We model the value of carbon sequestration and tourism against continued logging. Our findings clearly demonstrate the economic benefit of an immediate halt to logging of native wet forest in 2022–23, as opposed to the status quo of a delayed exit by 2030. Specifically, we find that ending logging in 2022–23 will deliver a net benefit valued at $59 million in present-day dollars.

Yet these results have been slow to translate to policy action. Presently, the Victorian government has loosely committed to phasing out logging of native forests by 2030. However, this is not legislated—a significant (and intentional) oversight. In the meantime, the native logging industry is propped up by government to protect an ever-decreasing number of jobs and placate misguided pressure from vested interests. Economic protectionism is damaging and regressive at the best of times. This is amplified exponentially when it results in severe environmental degradation.

Our native wet forests are at high risk of collapse unless the right policy settings are put in place to protect them into the future.

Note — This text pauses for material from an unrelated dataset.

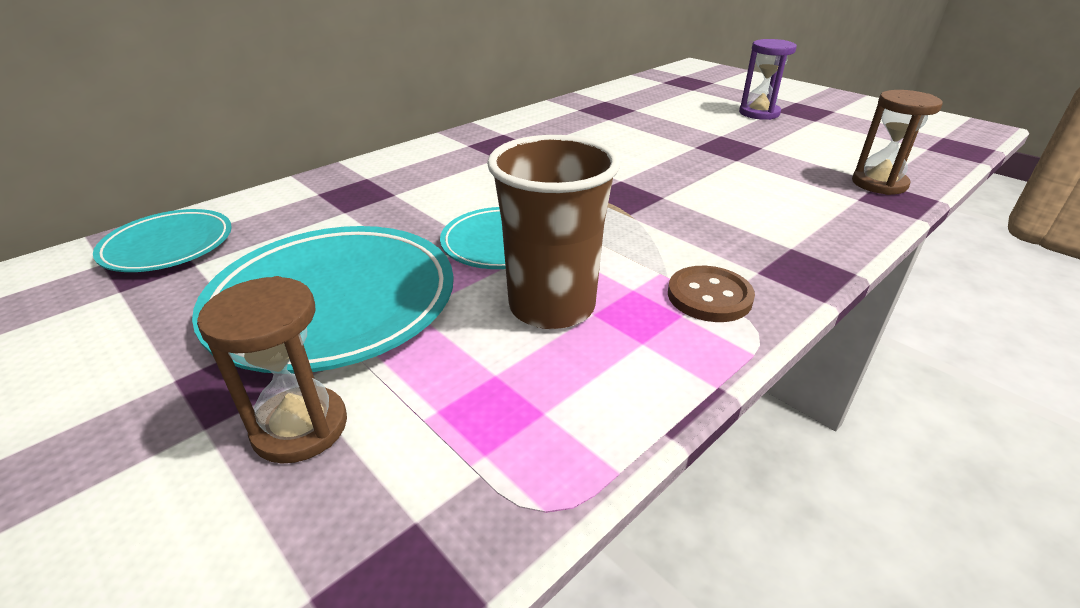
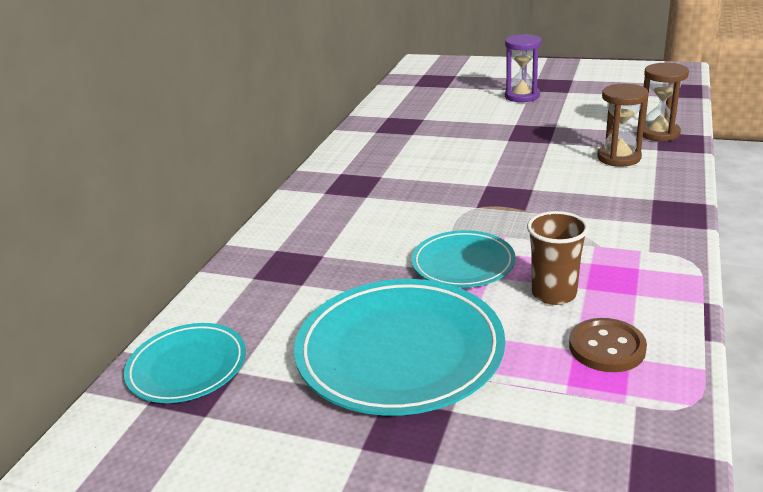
camera: 25 degrees left, 5 degrees down
(300, 427) = (496, 432): brown hourglass -> brown hourglass (619, 157)
(552, 306) = (554, 294): brown cup -> brown cup, size x0.65
(709, 296) = (640, 250): brown button -> brown button (607, 347)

It is critical that policymakers take a more expansive view when assessing land value—that they move away from the ‘what’s in it, what’s on it, how do we sell it’ paradigm that has dominated land valuation methodologies to date.

In response to the findings from our modelling and research, Blueprint Institute calls on the Victorian Government to enact the following changes:

  1. Commit to ceasing the logging of native wet forest in 2022–23 (as opposed to 2030),
  2. Legislate the ending of native forest logging (to give weight to verbal commitments),
  3. Amend or repeal The Forests (Wood Pulp Agreement) Act 1996,
  4. Expand land valuation methodologies to include water, carbon storage, and tourism, and
  5. Strengthen formal policy mechanisms designed to conserve ancient wet forests.